Beer still drinkable after nuclear apocalypse

Atomic bomb tests conducted by the US military in the 1950s found that beer and soft drinks remained drinkable after a nuclear explosion.

The experiment took place as part of Operation Teapot in 1955, with cans and bottles of beer and soft drinks placed in three positions ranging from 0.2 miles to two mile away from the bomb-site.

Entitled “Project 32.2a. The Effect of Nuclear Explosions on Commercially Packaged Beverages”, the purpose of the tests was to find out what survivors would be able to drink in the aftermath of an atomic bomb attack.

As the introduction stated: “The plans for Operation Teapot at the Nevada Proving Grounds during 1955, included a series of Civil Effects Tests, one of which, Project 32.2, covered the exposure of packaged food products.

“As this project developed, it was expanded to cover representative commercially packaged beverages, such as soft drinks and beer, in glass bottles and metal cans.”

The report added: “Consideration of the problems of food supply show the needs of humans for water, especially under disaster conditions, could be immediate and urgent.

“At various times some consideration has been given to special packaging of potable water, but since packaged beverages, both beer and soft drinks, are so ubiquitous and already uniformly available in urban areas, it is obvious that they could serve as important sources of fluids.”

The recently released documents were picked up on by the historian Alex Wellerstein who runs Restricted Data and they appear to show that the drinks at all three stages remained largely unaffected by the explosion or radiation.

Some of the bottles closest to the blast had been shattered or destroyed along with their surroundings but the taste had apparently altered very little and the radiation considered “within the permissible limits for emergency use”.

However those furthest away showed no signs of change whatsoever and even retained their carbonation and airtight seal.

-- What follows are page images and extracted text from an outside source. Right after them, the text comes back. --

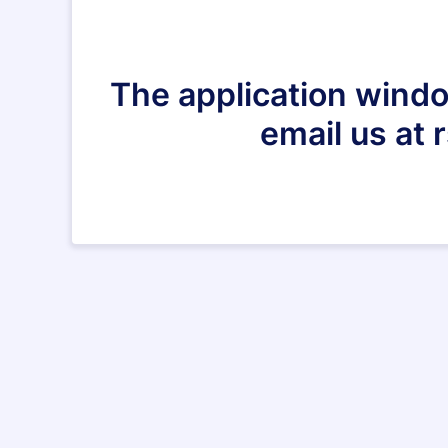
The application windo
email us at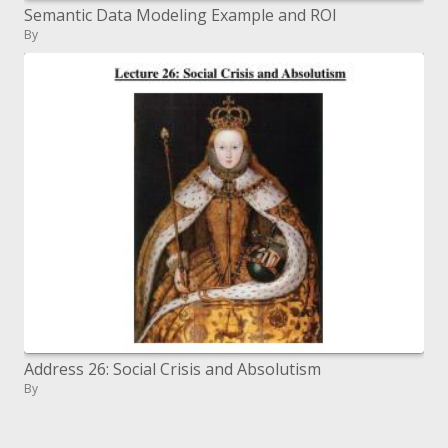
Semantic Data Modeling Example and ROI
By
Address 26: Social Crisis and Absolutism
By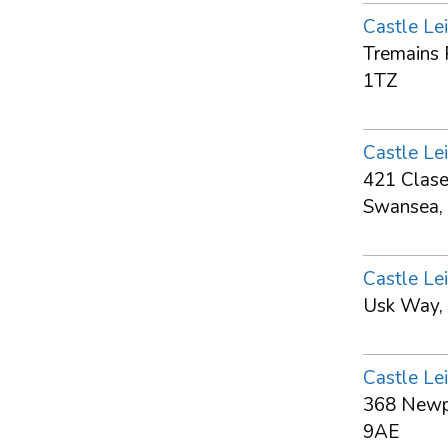
Castle Lei
Tremains 
1TZ
Castle Lei
421 Clase
Swansea,
Castle Lei
Usk Way,
Castle Lei
368 Newpo
9AE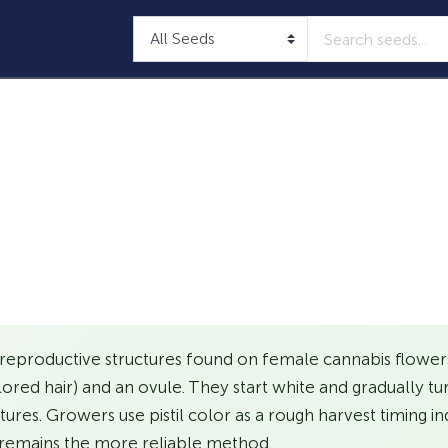
 reproductive structures found on female cannabis flowers.
olored hair) and an ovule. They start white and gradually tu
res. Growers use pistil color as a rough harvest timing in
remains the more reliable method.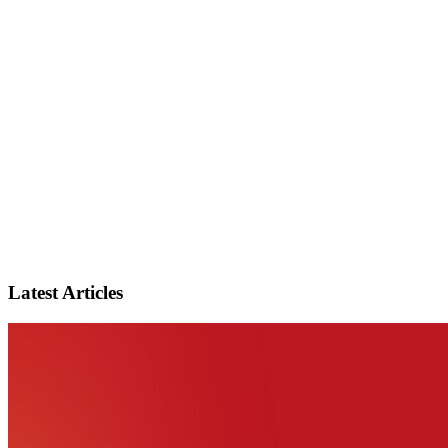
Latest Articles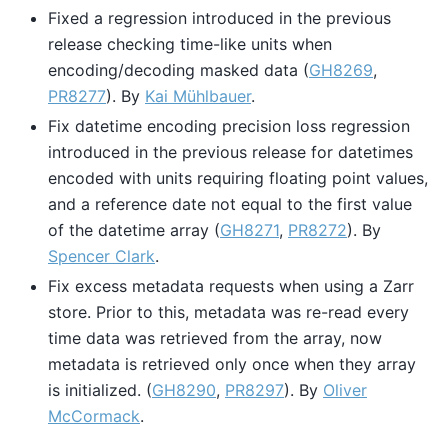
Fixed a regression introduced in the previous
release checking time-like units when
encoding/decoding masked data (
GH8269
,
PR8277
). By
Kai Mühlbauer
.
Fix datetime encoding precision loss regression
introduced in the previous release for datetimes
encoded with units requiring floating point values,
and a reference date not equal to the first value
of the datetime array (
GH8271
,
PR8272
). By
Spencer Clark
.
Fix excess metadata requests when using a Zarr
store. Prior to this, metadata was re-read every
time data was retrieved from the array, now
metadata is retrieved only once when they array
is initialized. (
GH8290
,
PR8297
). By
Oliver
McCormack
.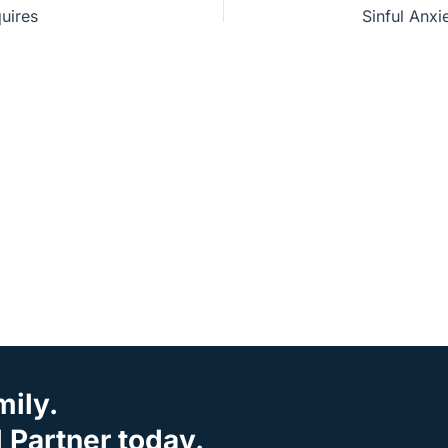
uires
mily.
Partner today.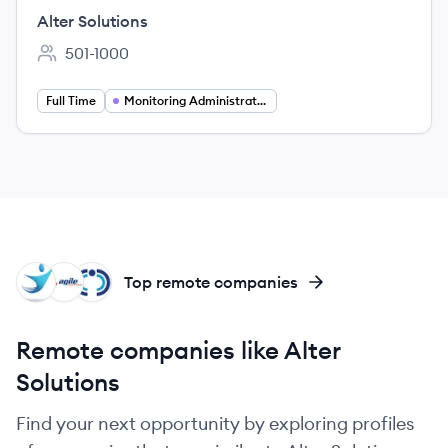
(Women only)
Alter Solutions
501-1000
Employee count:
Full Time
Monitoring Administration
NT
AD
CO
Top remote companies
Remote companies like Alter
Solutions
Find your next opportunity by exploring profiles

The report noted: “Examination made immediately upon recovery showed no observable gross changes in the appearance of the beverages.

“Immediate taste tests indicated that the beverages, both beer and soft drinks, were still of commercial quality, although there was evidence of a slight flavour change in some of the products exposed at 1270 ft from GZ [Ground Zero]. Those farther away showed no change.”

A photograph from the report

However, the drinks were sent away for further testing in laboratories (implying that the “immediate test” involved a person or persons drinking from the beers and cans there and then).

The resulting report concluded: “Representative samples of the various exposed packaged beers, as well as un-exposed control samples in both cans and bottles, were submitted to five qualified laboratories for carefully controlled taste-testing.

“The cumulative opinions on the various beers indicated a range from ‘commercial quality’ on through ‘aged’ and ‘definitely off’. All agreed, however, that the beer could unquestionably be used as an emergency source of potable beverages.

“Obviously, if a large storage of such packaged beers was to be trapped in a zone of such intense radiation following a nuclear explosion, ultimate usage of the beverages beyond the emergency utility would likely be subject to review of the taste before return to commercial distribution.”